Gurarie and members of his lab analyzed the movements of more than 900 female caribou from 2000 to 2017. They found that the iconic long-distance migrating mammals are giving birth earlier in the spring, roughly tracking rates of warming.

But among the non-migratory mountain and lowland woodland caribou, only the northern sub-populations are showing similar changes. While the drivers of these differences remain a mystery, understanding their behavior is critical to anticipating how they will respond as the Arctic continues to warm and many populations continue to shrink. But predicting how these trends will affect caribou populations is tricky, Gurarie said.

“It can be better to give birth earlier, as it gives the calves more opportunity to grow during the summer season. On the other hand, giving birth too early may mean you literally don’t have time to reach the optimal calving grounds,” he said.

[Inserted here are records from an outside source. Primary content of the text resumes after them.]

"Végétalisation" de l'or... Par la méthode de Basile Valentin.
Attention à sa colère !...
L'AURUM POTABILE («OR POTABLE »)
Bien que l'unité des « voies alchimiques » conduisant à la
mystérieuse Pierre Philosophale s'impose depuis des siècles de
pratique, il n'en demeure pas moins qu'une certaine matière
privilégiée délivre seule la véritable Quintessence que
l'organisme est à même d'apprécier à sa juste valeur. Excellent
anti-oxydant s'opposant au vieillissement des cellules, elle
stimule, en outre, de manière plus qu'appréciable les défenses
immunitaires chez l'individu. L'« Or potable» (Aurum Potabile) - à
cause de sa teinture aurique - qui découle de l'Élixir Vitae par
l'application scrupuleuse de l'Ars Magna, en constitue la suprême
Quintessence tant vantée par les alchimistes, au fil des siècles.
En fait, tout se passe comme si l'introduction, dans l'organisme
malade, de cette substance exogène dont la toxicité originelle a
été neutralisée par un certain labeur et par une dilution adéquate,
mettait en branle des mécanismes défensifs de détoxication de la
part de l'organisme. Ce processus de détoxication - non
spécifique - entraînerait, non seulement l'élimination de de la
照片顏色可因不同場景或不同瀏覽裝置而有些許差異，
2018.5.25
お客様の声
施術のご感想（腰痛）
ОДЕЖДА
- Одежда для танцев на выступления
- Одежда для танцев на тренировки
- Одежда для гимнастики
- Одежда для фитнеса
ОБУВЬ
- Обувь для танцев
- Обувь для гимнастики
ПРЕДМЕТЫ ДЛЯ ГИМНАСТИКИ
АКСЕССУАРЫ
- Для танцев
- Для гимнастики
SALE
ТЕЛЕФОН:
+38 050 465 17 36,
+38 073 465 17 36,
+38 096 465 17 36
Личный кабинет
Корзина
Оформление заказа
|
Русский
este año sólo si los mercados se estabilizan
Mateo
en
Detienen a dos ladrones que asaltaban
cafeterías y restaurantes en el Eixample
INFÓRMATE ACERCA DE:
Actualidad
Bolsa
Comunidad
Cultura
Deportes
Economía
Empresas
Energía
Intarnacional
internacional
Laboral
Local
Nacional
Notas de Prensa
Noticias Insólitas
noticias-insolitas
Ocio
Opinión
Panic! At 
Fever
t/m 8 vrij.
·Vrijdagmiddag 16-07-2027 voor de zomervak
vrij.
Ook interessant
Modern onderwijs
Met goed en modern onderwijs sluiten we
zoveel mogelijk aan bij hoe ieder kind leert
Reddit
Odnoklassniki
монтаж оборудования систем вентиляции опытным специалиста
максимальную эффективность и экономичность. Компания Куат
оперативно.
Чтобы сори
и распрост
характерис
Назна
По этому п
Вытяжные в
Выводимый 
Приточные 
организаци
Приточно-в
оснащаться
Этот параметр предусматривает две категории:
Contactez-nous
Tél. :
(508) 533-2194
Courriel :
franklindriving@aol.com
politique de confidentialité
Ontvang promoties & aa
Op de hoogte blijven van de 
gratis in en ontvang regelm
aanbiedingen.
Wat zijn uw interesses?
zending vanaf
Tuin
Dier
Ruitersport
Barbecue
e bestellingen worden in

Data analysis tools Gurarie developed to study caribou were also used for another case study led by his collaborators. In an analysis comparing movements of more than 100 golden eagles from 1993 to 2017, Scott LaPoint, a researcher from Columbia University who is now at Black Rock Forest Consortium, found that immature birds migrating north in the spring arrived earlier following mild winters, while adult birds did not.

A third study by Peter Mahoney of the University of Washington looked at the movement speeds of bears, caribou, moose and wolves from 1998 to 2019. His study showed that species respond differently to seasonal temperatures and winter snow conditions. Those differences could influence species interactions, food competition and predator-prey dynamics.

Large-scale monitoring of sea-surface temperature and global forest cover have revealed important information about the response of Earth’s systems to climate change and human activity. But big-picture trends in animal behavior have been difficult to study, in part because animal ecology is not traditionally studied across entire regions of the globe, and also because the necessary data are collected by a variety of agencies and jurisdictions.

To address these issues, Gurarie and his collaborators spent years building relationships with scientists from national, regional and First Nations governments and research groups throughout the Arctic to convey the benefits of sharing data in a global repository that they call the Arctic Animal Movement Archive.

“This work has given us a baseline to understand the large-scale picture so we can get a sense of how animals and environments are really interacting across species and across space as the environment changes,” Gurarie said.